For every project he took on from that point forward, if a customer asked if McHugh was qualified to do a repair, he’d go back and try to become qualified somehow. Additionally, McHugh has worked to hire some of the most talented people in the industry, to get their trained gut reactions as well. His service advisor has more than 20 years of experiences, and he hired two factory-trained technicians with at least 10 years of experience.
“Those guys have exactly what I was lacking back then,” McHugh says. “I’ve learned to trust those people. I know that they’ve done the right thing in the past, because they’ve been successful as well.”
2) Don’t let your gut ignore relevant data.
When it came to setting his parts prices and margins, McHugh thought he was benefitting his customer base by lowering the margins on his parts. He did what many inexperienced shop owners have done and gave away parts and labor when he didn’t need to.
“I looked at my cost, stuck an extra $30-$40 on there. I was trusting my gut entirely there,” McHugh says. “In the end, I was not profitable. I was losing a major profit center of selling parts that I could have been taking advantage of.”
He then worked with Cecil Bullard and his 40-plus years of experience in the industry, to build a full pricing matrix and look at the data his shop needed to be successful. He took a deep dive into his numbers, and looked at how much profit he needed to reach at the end of the year, and from there worked backwards to find the necessary pricing.
“I trained my gut to trust the data in the beginning,” McHugh says. “I learned I could ultimately do more for my customers if I charged correctly for my parts.”
3) Question your gut feelings with a critical eye.
Some of the most notable, and important, gut reactions can occur when going through the hiring process.
“There are 500 million neurons in your gut. Your gut may be actually picking up signals, and telling you if someone’s a good hire or not,” Reynolds says. “Write it down, and ask ‘what could it have been that my gut picked up here?”

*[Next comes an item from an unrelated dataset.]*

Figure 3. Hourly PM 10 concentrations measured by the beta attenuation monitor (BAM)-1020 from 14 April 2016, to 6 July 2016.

When hiring another person, Reynolds says, you should look for an attitude that reflects your values.
In McHugh’s interviewing procedures, he uses well researched, data-driven questions to find the attitude of the interviewee. One particular tactic is to use his own gut reaction, and test the gut reactions of his interviewees, during the discussion.
He’ll give the technician a situation: He or she has a car that comes in with a misfire, and a check engine light. He asks the technician what he or she would do next, step by step, and no matter what they do in the hypothetical situation, the solution never clearly appears. In this process, McHugh says, he’s not only testing the technician’s attitude, but whether they’ll go get additional help or resources when necessary, as well.

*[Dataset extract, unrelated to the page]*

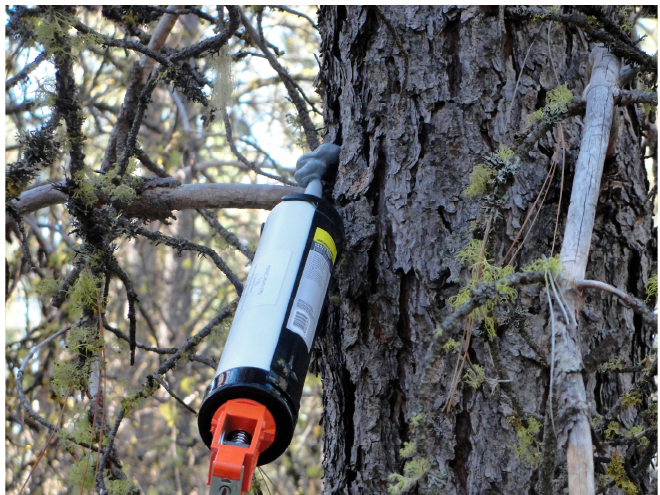
Figure 8. An early prototype of SPLAT ® Verbenone Plus (acetophenone, ( E )-2-hexen-1-ol, ( Z )-2- hexen-1-ol, and verbenone; ISCA Technologies Inc., Riverside, CA, USA) applied to the bole of a ponderosa pine ( Pinus ponderosa ), California. Photo credit: C.J. Fe tt ig, USDA Forest Service.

“To me, the very best technicians are the ones who, after three rounds of that, say that this sounds like it’s getting really complicated, I’ll ask an advisor to authorize more diagnostic time,” McHugh says. “The best technicians to me want to figure out the problem in the car.”
4) Consider how your gut and the opinion of trusted team members align.

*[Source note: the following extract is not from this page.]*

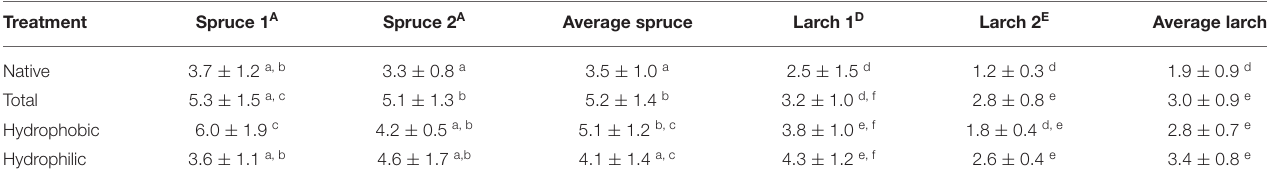
TABLE 4 | Average weight loss percentage and associated standard deviations of sticks of two clones of Norway spruce and Kurile Larch after different extraction treatments. Treatment Spruce 1 A Spruce 2 A Average spruce Larch 1 D Larch 2 E Average larch Native 3.7 ± 1.2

After he interviews a prospective employee, McHugh will get feedback from the rest of his team to make sure the potential staff member will be a great fit for the shop’s culture, and fit the rest of the team’s values.
“I’m the last call on who we’re going to hire next,” McHugh says. “I let my guys pick the people out of a big long list that I find. They decide the top two, top three of what we want.”
McHugh says that, now that he has a full staff of talented employees, he doesn’t want to be the hub of all knowledge and information in his shop.
“We’re building the business quickly, and I don’t want to be 100 percent involved in my shop,” McHugh says. “I want people to make gut decisions of their own every day. We have six people here, and six guts is better than one.”